Но — глупо думать, что наше поколение совсем убито, совсем уж без моды и наслаждений!.. Ах — нельзя выделиться вверх? Так мы выделимся вниз! Сделаем моду из нарушения обычной формы одежды!
Все мои ровесники, конечно, помнят, как нарушающим элементом стал свитер. В набор приличной одежды он никогда раньше не входил: так — для труда, для холода, для леса… И вот — появиться в свитере — просто в свитере, или даже в свитере под пиджаком.
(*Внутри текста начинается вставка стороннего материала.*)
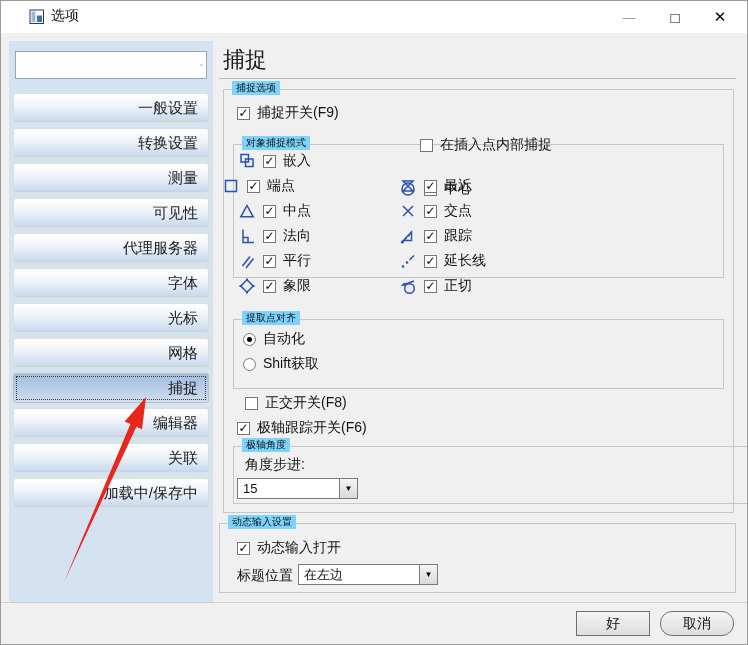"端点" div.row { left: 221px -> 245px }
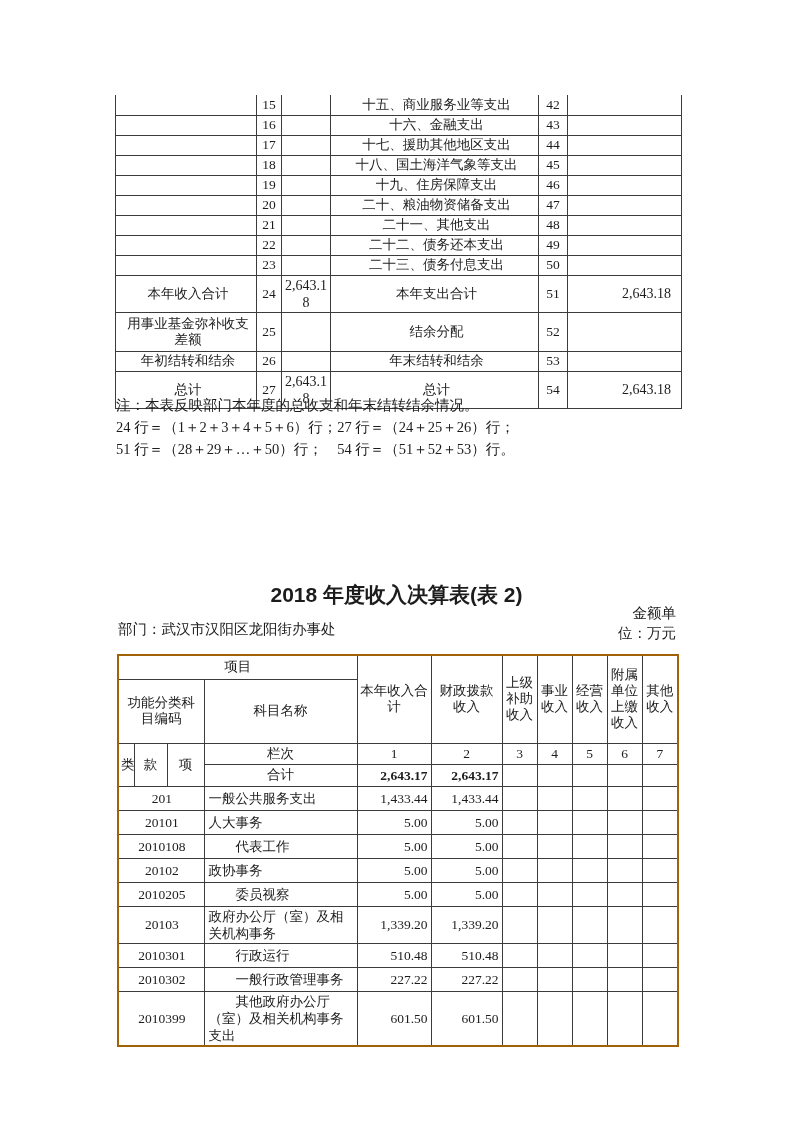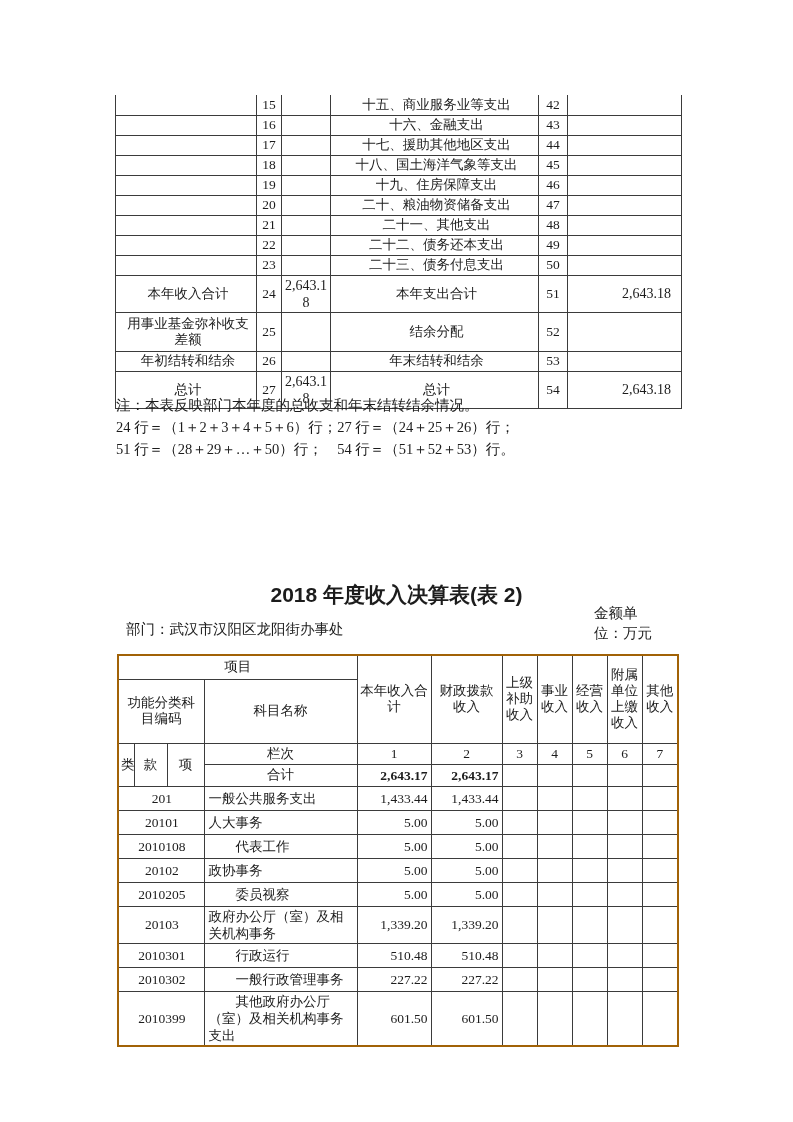"金额单" .unit { text-align: left -> right }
Мало кто помнит это время в деталях… и мало кто вспомнит — какой это был важный сдвиг… И не только время менялось — это в воздухе что-то менялось — можно было ходить немножко вольнее! Тут — я должен сказать комплимент советской промышленности, и пусть она, не привыкшая к комплиментам, получит его! Правда, этот её плюс заключался в… неповоротливости, но как знать заранее — что именно окажется неожиданно полезным… Уже ясно, что свитер в такой ситуации — не просто для тепла, а как бы демонстративно, с вызовом — явление опасное, чуждое… в свитерах ходили смутьяны… там было недалеко уже и до бороды. Но советская промышленность продолжала выпускать свитера! То был, пожалуй, единственный случай, единственный её медовый месяц с прогрессом. Потом она снова заняла своё место: на страже вчерашних (и позавчерашних) устоев. Но долго ещё свитер служил формой отличия человека неофициального. В свитер — бедно, но вызывающе одевалась вся демократическая волна тех лет: и физики, и лирики, и художники, и геологи, и туристы… а что они там пели, собравшись у костров? Проконтролируй! Впрочем — геологи и туристы надевали свитера и раньше, но так… а теперь уже это был знак, наша форма!